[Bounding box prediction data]
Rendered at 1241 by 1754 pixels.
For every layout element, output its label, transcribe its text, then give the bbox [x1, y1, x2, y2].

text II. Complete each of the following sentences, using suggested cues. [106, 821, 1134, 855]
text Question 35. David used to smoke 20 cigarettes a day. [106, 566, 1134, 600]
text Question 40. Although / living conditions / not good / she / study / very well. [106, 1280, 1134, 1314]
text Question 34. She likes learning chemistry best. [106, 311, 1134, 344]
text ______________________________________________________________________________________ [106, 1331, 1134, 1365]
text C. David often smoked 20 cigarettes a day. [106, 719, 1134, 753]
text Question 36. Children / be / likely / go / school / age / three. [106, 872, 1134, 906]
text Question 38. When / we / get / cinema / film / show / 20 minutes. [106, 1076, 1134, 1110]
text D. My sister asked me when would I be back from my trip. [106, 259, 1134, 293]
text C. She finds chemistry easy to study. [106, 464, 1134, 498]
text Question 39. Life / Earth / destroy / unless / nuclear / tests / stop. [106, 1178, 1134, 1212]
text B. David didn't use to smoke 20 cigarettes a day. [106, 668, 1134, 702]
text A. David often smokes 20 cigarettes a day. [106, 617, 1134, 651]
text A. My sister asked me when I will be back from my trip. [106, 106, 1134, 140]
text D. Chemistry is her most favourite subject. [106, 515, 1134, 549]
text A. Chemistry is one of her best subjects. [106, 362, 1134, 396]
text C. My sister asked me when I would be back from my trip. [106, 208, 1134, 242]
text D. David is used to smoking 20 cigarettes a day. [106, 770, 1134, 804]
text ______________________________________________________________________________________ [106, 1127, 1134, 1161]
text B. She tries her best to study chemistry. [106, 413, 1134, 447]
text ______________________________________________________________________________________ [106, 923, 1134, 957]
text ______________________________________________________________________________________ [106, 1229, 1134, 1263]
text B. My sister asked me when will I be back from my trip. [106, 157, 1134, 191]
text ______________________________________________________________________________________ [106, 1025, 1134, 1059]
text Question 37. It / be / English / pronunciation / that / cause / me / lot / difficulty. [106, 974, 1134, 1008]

* * *

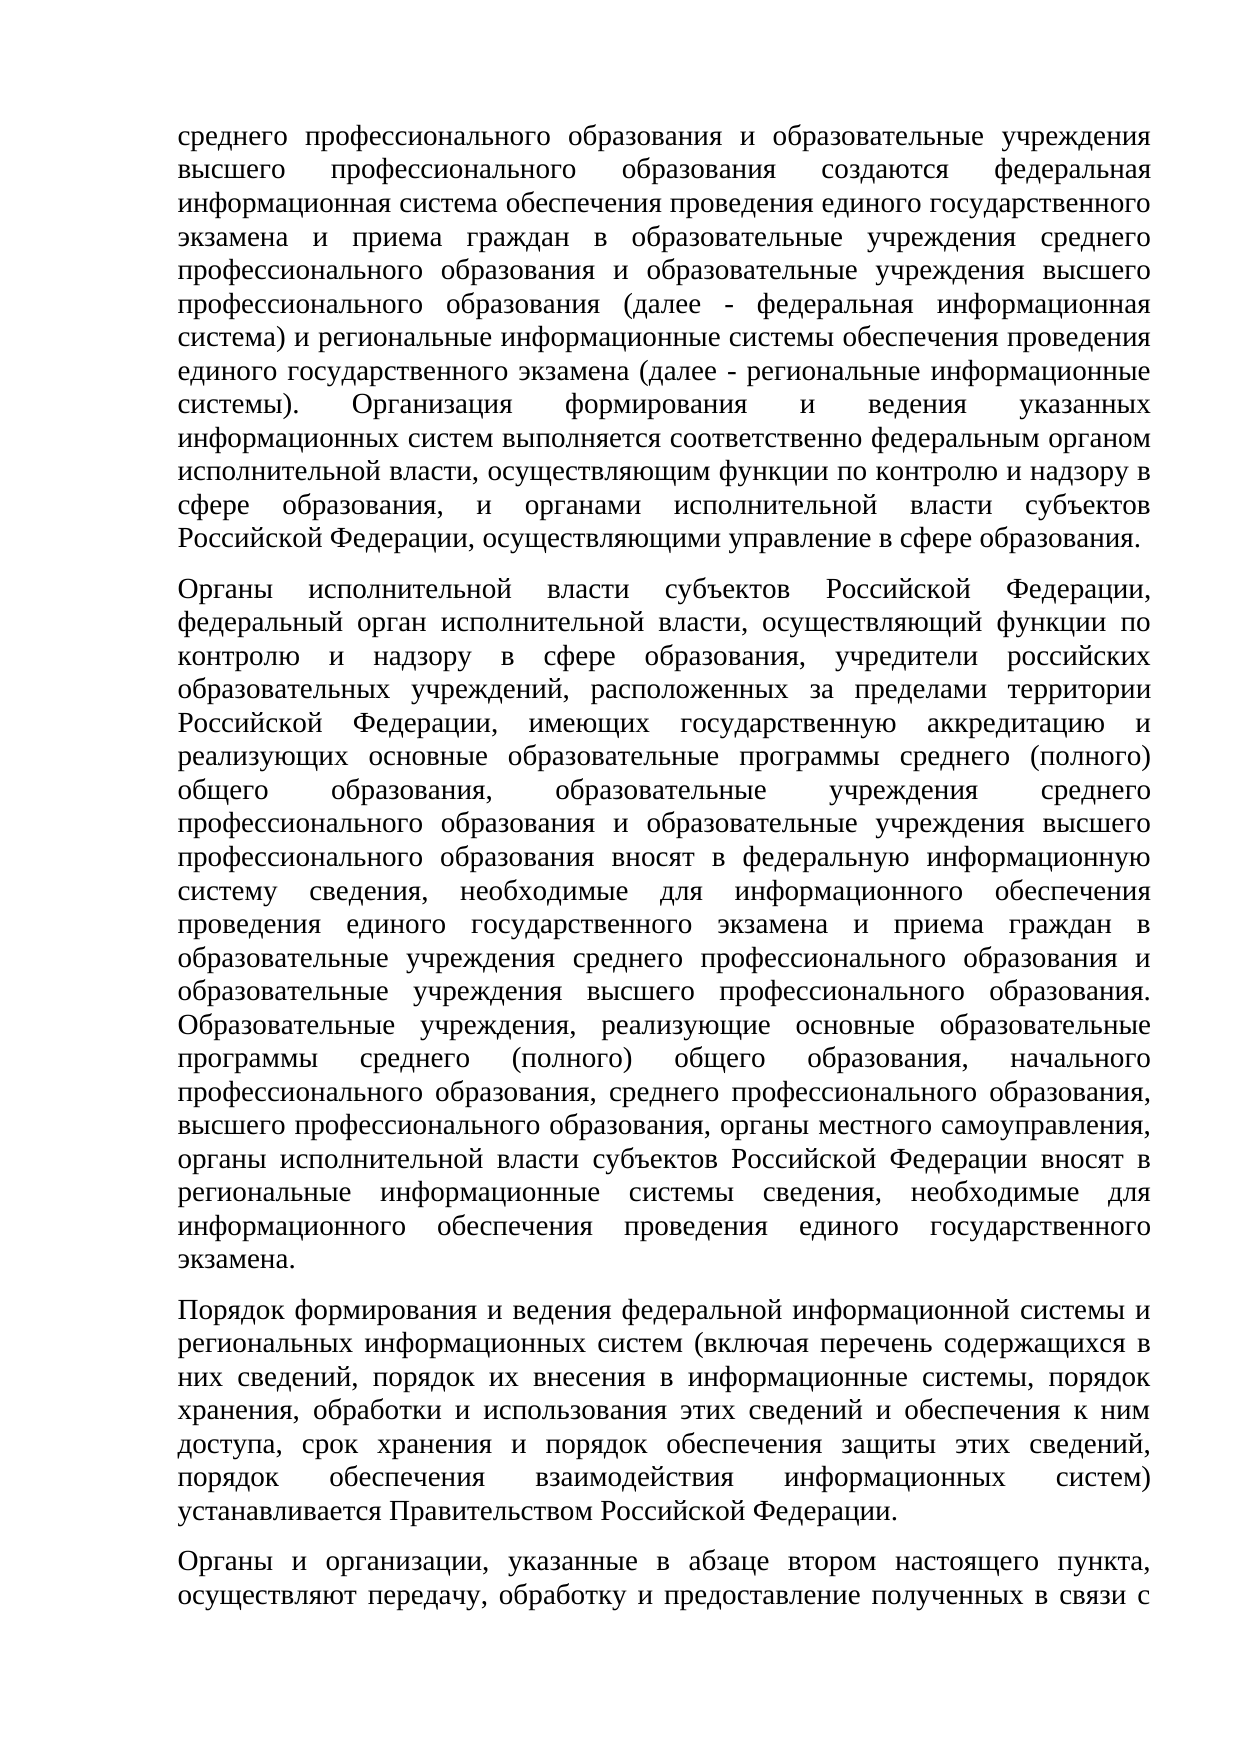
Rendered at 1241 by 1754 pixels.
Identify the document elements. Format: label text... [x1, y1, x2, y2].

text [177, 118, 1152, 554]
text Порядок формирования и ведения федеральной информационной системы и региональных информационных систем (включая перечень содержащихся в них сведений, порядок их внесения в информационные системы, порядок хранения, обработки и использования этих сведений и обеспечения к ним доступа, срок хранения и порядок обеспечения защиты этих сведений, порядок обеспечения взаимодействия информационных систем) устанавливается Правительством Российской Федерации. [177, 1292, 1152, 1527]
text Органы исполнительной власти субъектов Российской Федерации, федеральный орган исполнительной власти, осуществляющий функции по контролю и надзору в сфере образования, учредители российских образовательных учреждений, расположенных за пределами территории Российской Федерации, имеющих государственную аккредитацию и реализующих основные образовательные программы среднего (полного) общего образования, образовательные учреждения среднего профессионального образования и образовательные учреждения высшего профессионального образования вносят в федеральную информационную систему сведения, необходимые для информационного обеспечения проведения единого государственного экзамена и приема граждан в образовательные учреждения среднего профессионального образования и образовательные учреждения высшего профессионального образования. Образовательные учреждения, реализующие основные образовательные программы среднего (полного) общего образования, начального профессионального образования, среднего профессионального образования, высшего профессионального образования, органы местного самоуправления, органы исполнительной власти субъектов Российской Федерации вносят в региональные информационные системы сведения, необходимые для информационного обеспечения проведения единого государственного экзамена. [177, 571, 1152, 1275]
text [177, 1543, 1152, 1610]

▶ EXERCISE DETAILS: Once you have counted every line above that contains the string "label", give that number and nothing more.

▶ ANSWER TO THE EXERCISE: 2